> [Task set]
- a) Output the passage of the Howl Word Jam article starting at "The book itself" and ending at "University of Cambodia.", reproducing its wording without change.
- b) In the Howl Word Jam article, condense the paragraph beginning "They’ll be joined on the open mic stage" into a bulleted list of the local performers and their roles.
- c) Write the next part of the article about the Howl Word Jam and the book I Am a Daughter, picking up after its final sentence.

— start of Passage shown —

While hordes of Siem Reap creatives have been crowding the highway to Phnom Penh, fleeing tourist-devoid economic meltdown, the traffic this weekend is heading the other way as a gaggle of the capital’s writerly types descend on Temple Town.
The posse of poets, which includes à-la-US rapper and spoken word dude Kosal Khiev, behatted musician-cum-poet Scott Bywater and long-time journalist, academic and author Luke Hunt, are hitting the town to perform at the Howl Word Jam 2021 at the Pomme bar and hostel on Saturday night.
They’ll be joined on the open mic stage by a gaggle of local word wranglers including pianist and Spitler School Foundation adviser Jim Latt, resident Canadian teacher, competitive cyclist and video maker Joss McDonald, Colours of Cambodia NGO operative and ardent wordsmith Martin Bradley, and Wayne McCallum aka mine host Dr Howl.
A highlight on the night will be the Siem Reap launch of the book I Am a Daughter, which was first launched last month, on January 25, in Phnom Penh.
The book, championing female empowerment, was published by Meta House and the Cambodian-German Cultural Association (KDKG) with funding provided by the Rosa-Luxemburg-Foundation (Hanoi Office).
Meta House founder ‘Nico’ Mesterharm says: “We have circulated 1,000 copies of the book for free. Girl empowerment is one of our core topics. To educate girls to receive education before marriage is one of the most important lessons in this society.”
“We hope also to pave the ground for more female participation in politics or as economic leaders,” he adds.
The book itself was compiled and put together by women who have certainly empowered themselves.
The book’s cover photo is by the prolific and talented Mech Sereyrath, who exhibited a series of photos under the same title as the book at the Angkor Photo Festival in December 2019.
The book’s editor-in-chief is journalist and researcher Hang Sokunthea, an assistant dean of the Faculty of Communication and Media Arts at the Pannasastra University of Cambodia.
She started writing for her local newspaper as a student reporter when she was 13 and has written for several leading Cambodian publications.
She has a BA in Communication and Media Arts with a specialisation in mass media from Paññāsāstra University of Cambodia, and is the second-ever Cambodian journalist to be selected for Europe’s Eramus Mundus Journalism programme, allowing her to study for a joint Masters in Journalism, Media & Globalisation at Aarhus University, Denmark and City University London.

— end of Passage shown —
— start of Dataset —

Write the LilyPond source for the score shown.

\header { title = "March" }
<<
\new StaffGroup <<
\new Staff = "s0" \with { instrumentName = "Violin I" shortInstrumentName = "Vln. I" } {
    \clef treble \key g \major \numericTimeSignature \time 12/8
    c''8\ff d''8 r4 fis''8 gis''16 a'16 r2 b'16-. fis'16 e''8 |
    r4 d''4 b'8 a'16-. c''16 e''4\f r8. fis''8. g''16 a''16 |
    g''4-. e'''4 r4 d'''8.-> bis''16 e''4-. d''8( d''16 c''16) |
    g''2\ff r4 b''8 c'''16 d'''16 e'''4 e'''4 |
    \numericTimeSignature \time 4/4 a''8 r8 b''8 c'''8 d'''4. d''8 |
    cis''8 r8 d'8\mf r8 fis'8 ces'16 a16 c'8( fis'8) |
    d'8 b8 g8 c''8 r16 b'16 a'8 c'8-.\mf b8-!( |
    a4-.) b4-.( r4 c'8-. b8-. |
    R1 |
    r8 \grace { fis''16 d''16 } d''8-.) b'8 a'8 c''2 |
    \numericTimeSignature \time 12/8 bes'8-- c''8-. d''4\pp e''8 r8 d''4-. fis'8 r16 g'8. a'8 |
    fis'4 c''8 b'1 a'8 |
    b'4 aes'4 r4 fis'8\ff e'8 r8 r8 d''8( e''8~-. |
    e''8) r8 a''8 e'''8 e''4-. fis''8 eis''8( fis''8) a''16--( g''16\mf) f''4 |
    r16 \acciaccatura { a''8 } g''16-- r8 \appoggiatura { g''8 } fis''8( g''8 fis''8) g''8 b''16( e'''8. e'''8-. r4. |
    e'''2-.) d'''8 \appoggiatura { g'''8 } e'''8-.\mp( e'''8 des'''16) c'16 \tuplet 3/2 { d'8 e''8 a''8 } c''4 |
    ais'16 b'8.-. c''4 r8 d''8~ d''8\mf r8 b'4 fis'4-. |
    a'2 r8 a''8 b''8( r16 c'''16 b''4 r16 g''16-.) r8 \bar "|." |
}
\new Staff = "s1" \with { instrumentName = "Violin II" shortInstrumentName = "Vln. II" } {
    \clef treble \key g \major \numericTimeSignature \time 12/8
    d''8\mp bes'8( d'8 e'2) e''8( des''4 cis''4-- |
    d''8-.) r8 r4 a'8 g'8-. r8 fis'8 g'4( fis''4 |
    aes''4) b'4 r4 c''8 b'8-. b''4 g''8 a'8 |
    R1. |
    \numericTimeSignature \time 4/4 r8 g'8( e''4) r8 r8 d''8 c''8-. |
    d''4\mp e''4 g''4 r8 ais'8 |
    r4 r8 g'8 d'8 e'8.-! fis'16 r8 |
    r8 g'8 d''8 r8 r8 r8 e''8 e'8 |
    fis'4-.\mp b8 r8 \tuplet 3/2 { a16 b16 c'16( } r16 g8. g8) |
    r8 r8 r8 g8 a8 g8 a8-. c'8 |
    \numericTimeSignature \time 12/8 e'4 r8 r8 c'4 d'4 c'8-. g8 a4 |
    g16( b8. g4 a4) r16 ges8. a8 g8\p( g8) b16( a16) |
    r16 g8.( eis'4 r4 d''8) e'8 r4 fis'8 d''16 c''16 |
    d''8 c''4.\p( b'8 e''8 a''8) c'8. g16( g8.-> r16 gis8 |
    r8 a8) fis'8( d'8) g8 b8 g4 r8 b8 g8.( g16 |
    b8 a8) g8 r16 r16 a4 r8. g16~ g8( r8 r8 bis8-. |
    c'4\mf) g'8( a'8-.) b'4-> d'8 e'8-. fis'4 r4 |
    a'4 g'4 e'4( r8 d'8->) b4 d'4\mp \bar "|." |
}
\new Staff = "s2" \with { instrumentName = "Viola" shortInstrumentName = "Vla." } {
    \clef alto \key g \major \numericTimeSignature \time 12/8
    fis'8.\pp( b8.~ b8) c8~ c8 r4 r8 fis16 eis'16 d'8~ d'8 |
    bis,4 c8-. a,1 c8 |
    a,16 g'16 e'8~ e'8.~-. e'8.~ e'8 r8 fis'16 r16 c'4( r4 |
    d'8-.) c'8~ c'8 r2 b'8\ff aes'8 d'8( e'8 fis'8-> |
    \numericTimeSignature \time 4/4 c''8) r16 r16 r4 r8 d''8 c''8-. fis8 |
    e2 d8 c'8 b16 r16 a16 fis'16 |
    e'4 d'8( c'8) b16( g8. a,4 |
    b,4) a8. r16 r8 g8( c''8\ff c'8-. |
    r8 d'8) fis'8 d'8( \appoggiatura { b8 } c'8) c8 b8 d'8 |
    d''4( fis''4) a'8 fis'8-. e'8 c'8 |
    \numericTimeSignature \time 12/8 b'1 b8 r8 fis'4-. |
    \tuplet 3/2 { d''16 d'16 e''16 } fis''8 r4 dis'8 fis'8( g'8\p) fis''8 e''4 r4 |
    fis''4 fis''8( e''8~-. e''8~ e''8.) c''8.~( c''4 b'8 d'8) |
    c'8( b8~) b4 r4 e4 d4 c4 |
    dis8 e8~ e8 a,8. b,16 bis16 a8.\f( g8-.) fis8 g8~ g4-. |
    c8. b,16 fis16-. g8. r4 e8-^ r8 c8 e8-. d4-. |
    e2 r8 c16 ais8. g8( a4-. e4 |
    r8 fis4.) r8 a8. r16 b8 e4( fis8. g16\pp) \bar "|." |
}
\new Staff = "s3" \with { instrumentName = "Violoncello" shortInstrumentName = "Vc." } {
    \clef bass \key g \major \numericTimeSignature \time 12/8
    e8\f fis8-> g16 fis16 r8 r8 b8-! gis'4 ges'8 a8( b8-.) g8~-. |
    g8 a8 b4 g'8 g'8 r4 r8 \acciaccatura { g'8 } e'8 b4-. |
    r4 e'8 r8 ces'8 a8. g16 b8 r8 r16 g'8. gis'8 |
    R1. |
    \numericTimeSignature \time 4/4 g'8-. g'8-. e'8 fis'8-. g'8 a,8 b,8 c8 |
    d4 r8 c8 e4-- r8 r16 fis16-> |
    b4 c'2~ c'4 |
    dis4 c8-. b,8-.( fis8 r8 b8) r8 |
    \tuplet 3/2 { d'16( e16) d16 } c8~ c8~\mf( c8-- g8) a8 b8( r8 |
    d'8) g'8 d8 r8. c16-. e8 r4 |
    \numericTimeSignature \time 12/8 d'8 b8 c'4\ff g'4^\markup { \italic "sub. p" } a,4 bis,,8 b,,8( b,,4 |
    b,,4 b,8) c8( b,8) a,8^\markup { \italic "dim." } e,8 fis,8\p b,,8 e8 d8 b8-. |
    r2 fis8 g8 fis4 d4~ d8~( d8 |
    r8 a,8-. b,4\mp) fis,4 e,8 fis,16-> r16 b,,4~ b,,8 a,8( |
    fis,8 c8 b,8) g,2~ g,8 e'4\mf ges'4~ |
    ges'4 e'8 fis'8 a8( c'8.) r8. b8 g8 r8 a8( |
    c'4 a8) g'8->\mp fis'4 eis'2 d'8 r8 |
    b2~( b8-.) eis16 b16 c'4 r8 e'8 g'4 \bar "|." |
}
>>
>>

— end of Dataset —

> [Results by task]
- a)
The book itself was compiled and put together by women who have certainly empowered themselves.
The book’s cover photo is by the prolific and talented Mech Sereyrath, who exhibited a series of photos under the same title as the book at the Angkor Photo Festival in December 2019.
The book’s editor-in-chief is journalist and researcher Hang Sokunthea, an assistant dean of the Faculty of Communication and Media Arts at the Pannasastra University of Cambodia.

- b)
Local word wranglers joining the poets on the open mic stage:
- Jim Latt: pianist and Spitler School Foundation adviser
- Joss McDonald: resident Canadian teacher, competitive cyclist and video maker
- Martin Bradley: Colours of Cambodia NGO operative and ardent wordsmith
- Wayne McCallum: aka mine host Dr Howl

- c)
She returned from Europe in 2016 to “kick start” careers in journalism and teaching.
She began working on the project that led to this book in 2019 and says: “This book encompasses six topics which talk about issues most women have to go through in their life journey and how we of a new generation see them differently.”
“These range from education and marriage to gender-based codes of conduct, career and women in rural communities as opposed to the cities,” she adds.
The project behind this book began on December 8, 2017, with the premiere of a play titled I Am a Daughter, at Meta House in Phnom Penh.
The play, funded by the Rosa Luxemburg Foundation, was written by former television news presenter Kim Dyna and produced through the Turtle Club, which uses theatre to explore social issues.
In the 45-minute play, two actors, swapping gender roles, performed different roles, from husband and wife to a grandmother and granddaughter, and topics such as women’s rights, family disapproval and domestic violence were explored.
The script was then adapted for schools and in 2018, performances organised by the Cambodian-German Cultural Association, Meta House and Khmer Art Action were held in a series of high schools in Phnom Penh and the provinces.
On August 18, 2019, the Girl Empowerment Project was launched at Meta House. The five-month project consisted of performances of Kim Dyna’s play at schools, universities and learning centres, accompanied by testimonials and question and answer sessions.
A series of six panel discussions, moderated by Hang Sokunthea, was also initiated, with the final edition in December 2019 featuring three guest speakers: frisbee player Seng Socheata, general worker Van Phan and conflict and peace consultant Yim Sotheary.
The three women talked about moving from rural areas to the city. At the time Hang Sokunthea told Khmer Times: “Aside from only hearing stories of successful people, I would like the youth to also pay attention and listen to real issues faced by everyday people.”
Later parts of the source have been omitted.